A bivariate extension of the regularised adjusted plus-minus model for Basketball
match prediction.
by Luca Grassetti, Valentina Mameli, Michele Lambardi di San Miniato CS SA045
Basketball analytics is a relevant topic in the sports analytics literature, with many published papers. Key
research areas include player and team performance evaluation, injury prevention, and game strategy
assessment. Notwithstanding, the literature regarding predicting basketball match results is limited, and its
applications are not widely studied. Predicting outcomes is challenging due to the low signal in the data. For
example, in the NBA championship, teams frequently face each other multiple times, resulting in varying
outcomes without clear explanations. Moreover, basketball involves alternating possessions and a catch-
up restart rule, ensuring a balanced number of possessions between teams. Unlike other ball sports like
handball or water polo, basketball has differentiated scoring for each possession, a non-standard measure in
literature. Players on the court can be changed without restrictions during game suspensions. Consequently,
offensive and defensive strengths depend on the players in play, resulting in significant variability between
and within teams. As a result, useful stylised facts cannot be exploited as straightforwardly as in other sports;
the typical home advantage cannot be identified, either.
This project aims to develop a prediction model that combines existing soccer match prediction literature,
particularly bivariate models for home and away scores, with models for assessing player performance
typical in the basketball framework.
From the perspective of game outcomes, the predictive capability of model-based player performance
metrics, such as regularised adjusted plus-minus (RAPM), is limited. The bivariate model formulation can
improve this aspect, mimicking the standard solutions used to predict match outcomes in other sports, such
as soccer, and typically based on a more standardised scoring metric. The development of the proposed
model includes two main steps. First, separate models are developed for home and away teams’ scores,
with each equation affected by the interplay of offensive and defensive players’ contributions, as in the
RAPM model formulation. Second, the play-by-play data are aggregated over evenly spaced intervals, called
rounds, to reduce data heterogeneity. This solution requires that, for each round, the presence of players on
the field is evaluated by considering their usage percentage rather than classical indicator variables.

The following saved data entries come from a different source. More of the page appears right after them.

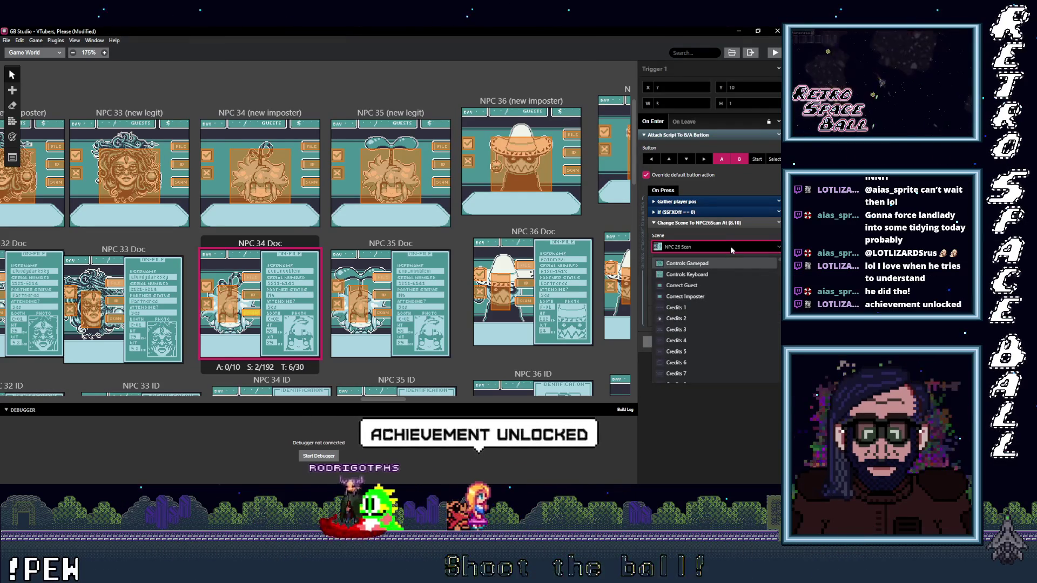
pyautogui.write('34')
pyautogui.press('Return')
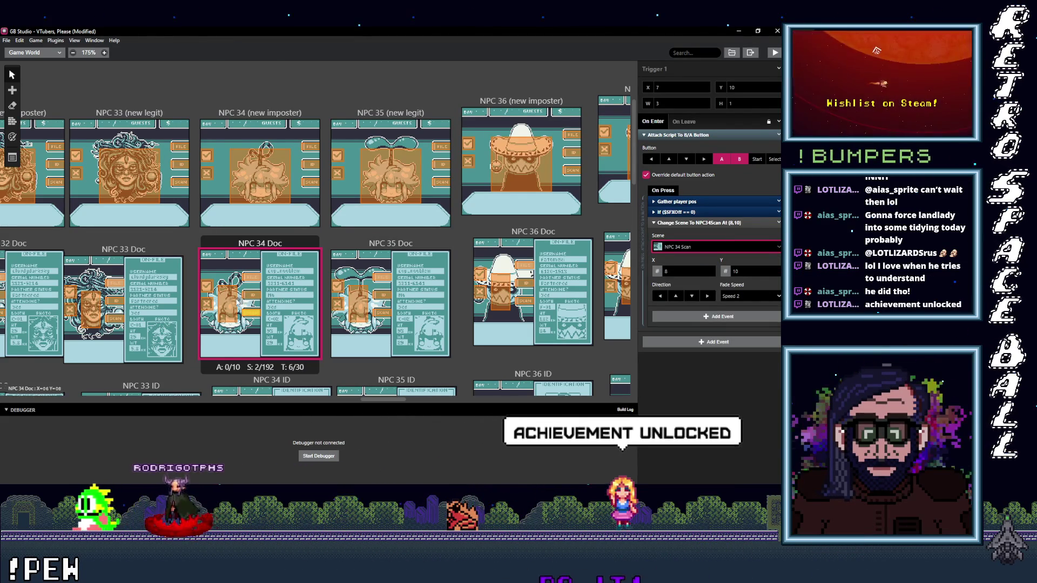
pyautogui.click(229, 304)
pyautogui.click(693, 247)
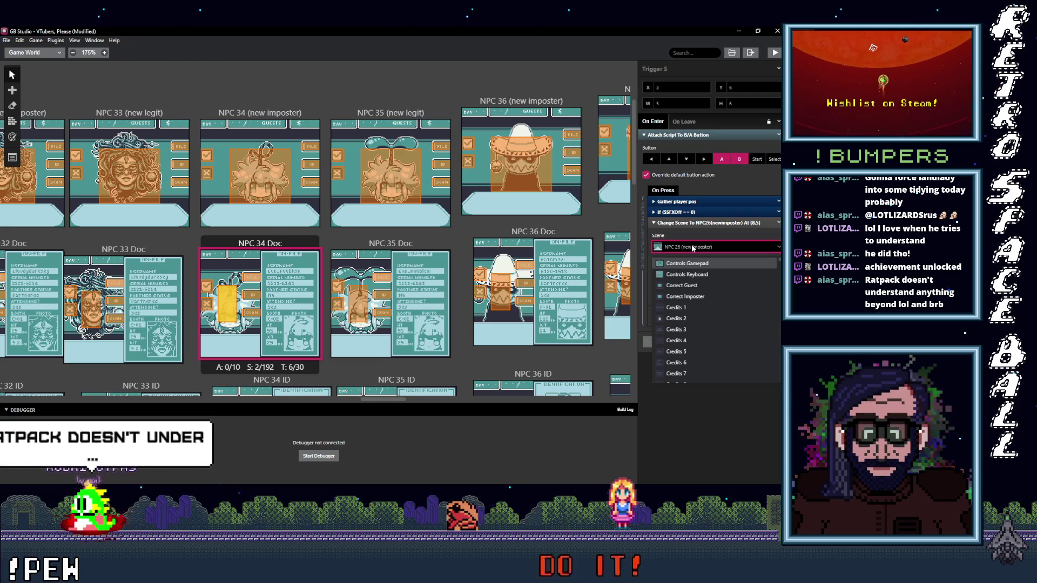
pyautogui.write('34')
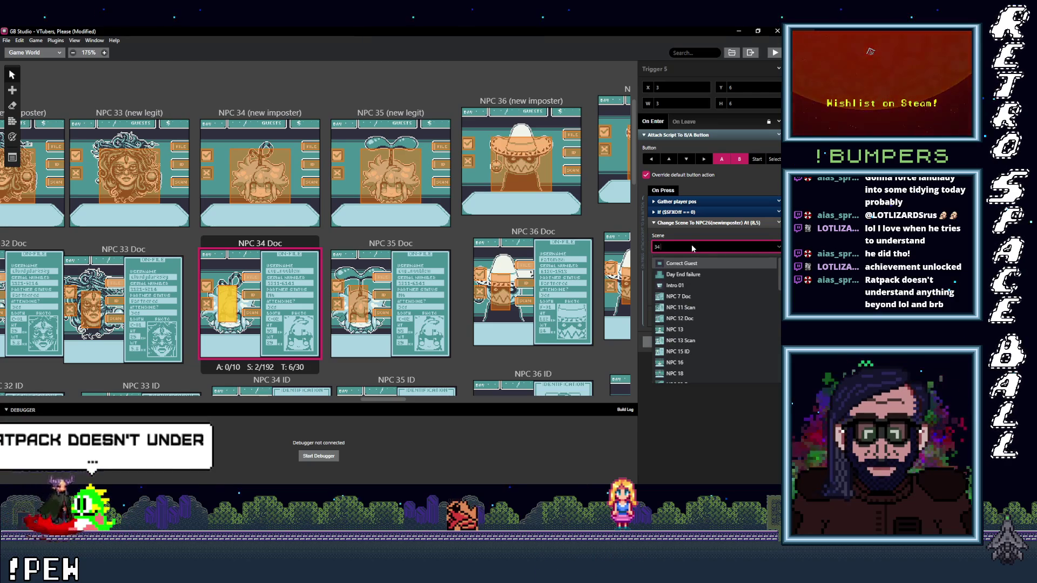
pyautogui.write(' (')
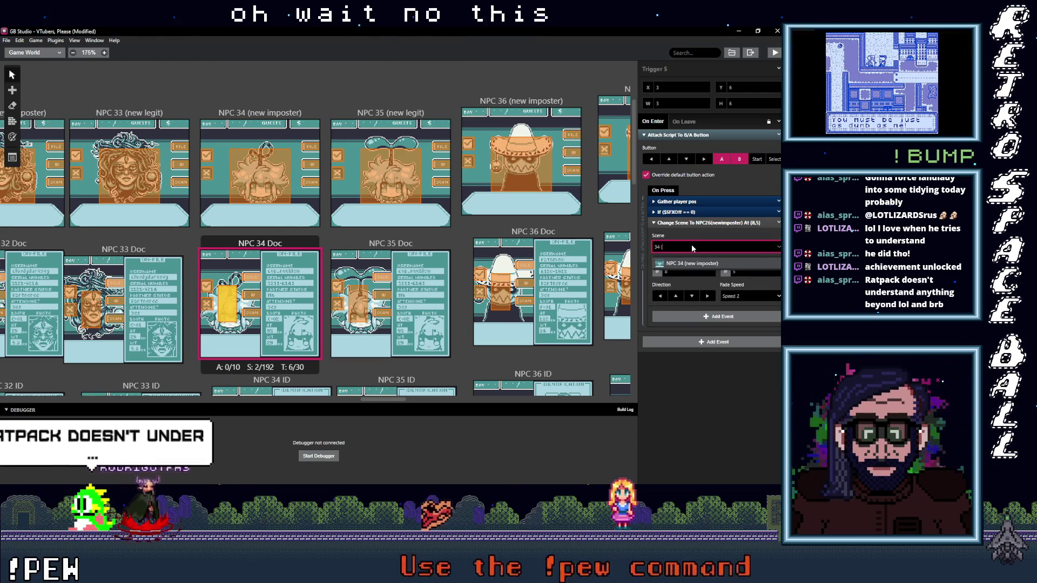
pyautogui.click(694, 263)
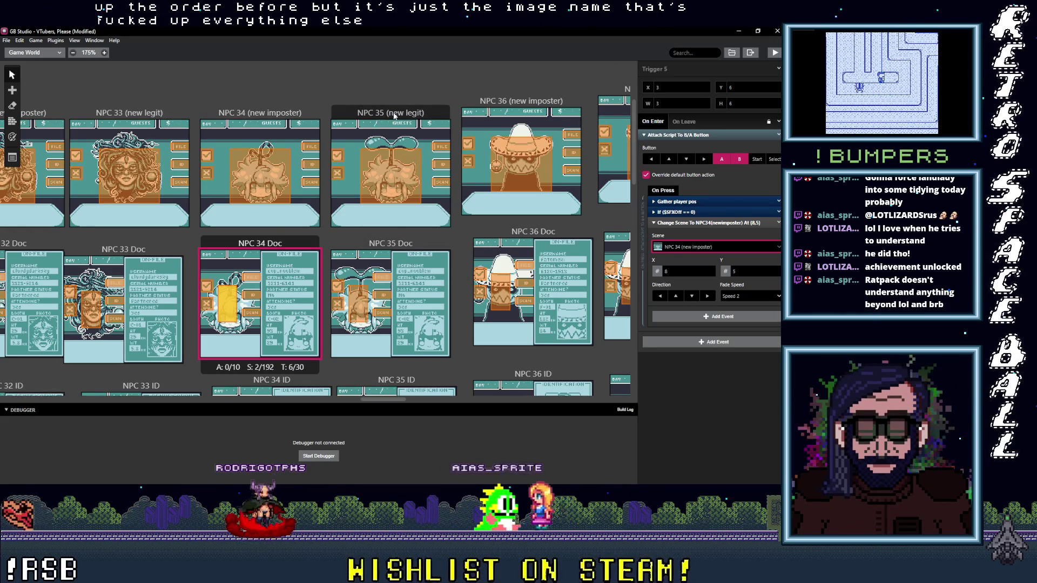
pyautogui.click(438, 164)
# Set NPC 35's Doc, ID and Scan triggers to NPC 35 Doc, NPC 35 ID and NPC 35 Scan.
pyautogui.click(440, 147)
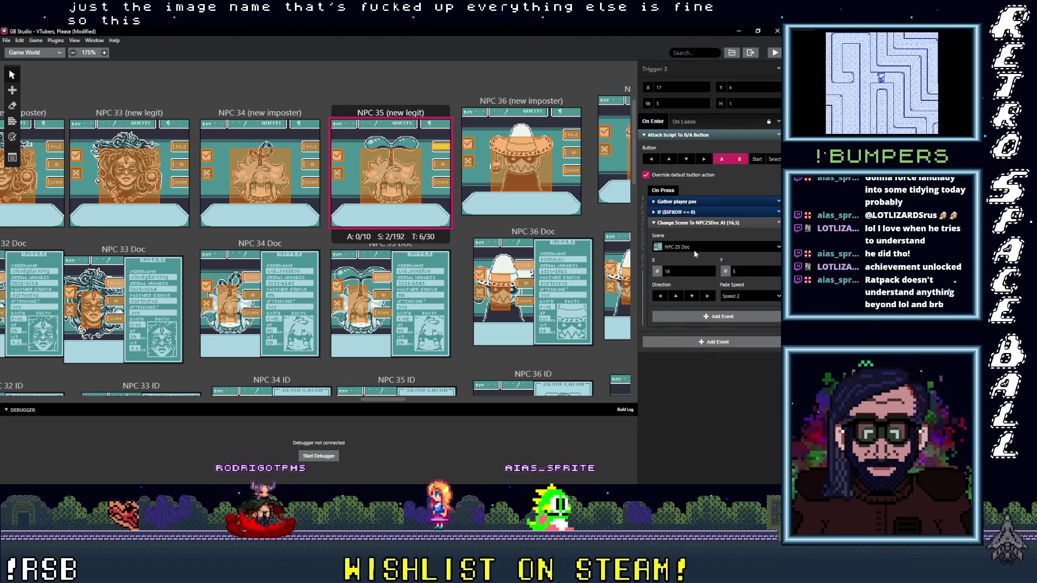
pyautogui.click(691, 247)
pyautogui.write('35 D')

We show that this last modification only slightly affects the results of the original RAPM model but simplifies
the bivariate generalisation, making it more usable. The formulated model can accommodate various
distributions depending on the rounds’ length. The research compares solutions based on Poisson, over- or
under-dispersed Poisson, and Gaussian distributions, including their zero-inflated versions if needed. All
models are estimated using a Bayesian approach.
NBA data from the 2022-2023 season is analysed to assess the proposal. The findings suggest that bivariate
RAPM models benefit from the advantages of model-based approaches regarding player performance,
and they can be used to characterise the game’s flow better and predict the outcomes of game periods.
Notwithstanding, the analyses show that the predictive capability, determined by comparing observed and
estimated results of the rounds, is inadequate. Conversely, a superior outcome was obtained by aggregating
rounds across games. The models have been evaluated considering different criteria: accuracy and positive
and negative predictive values.
***
58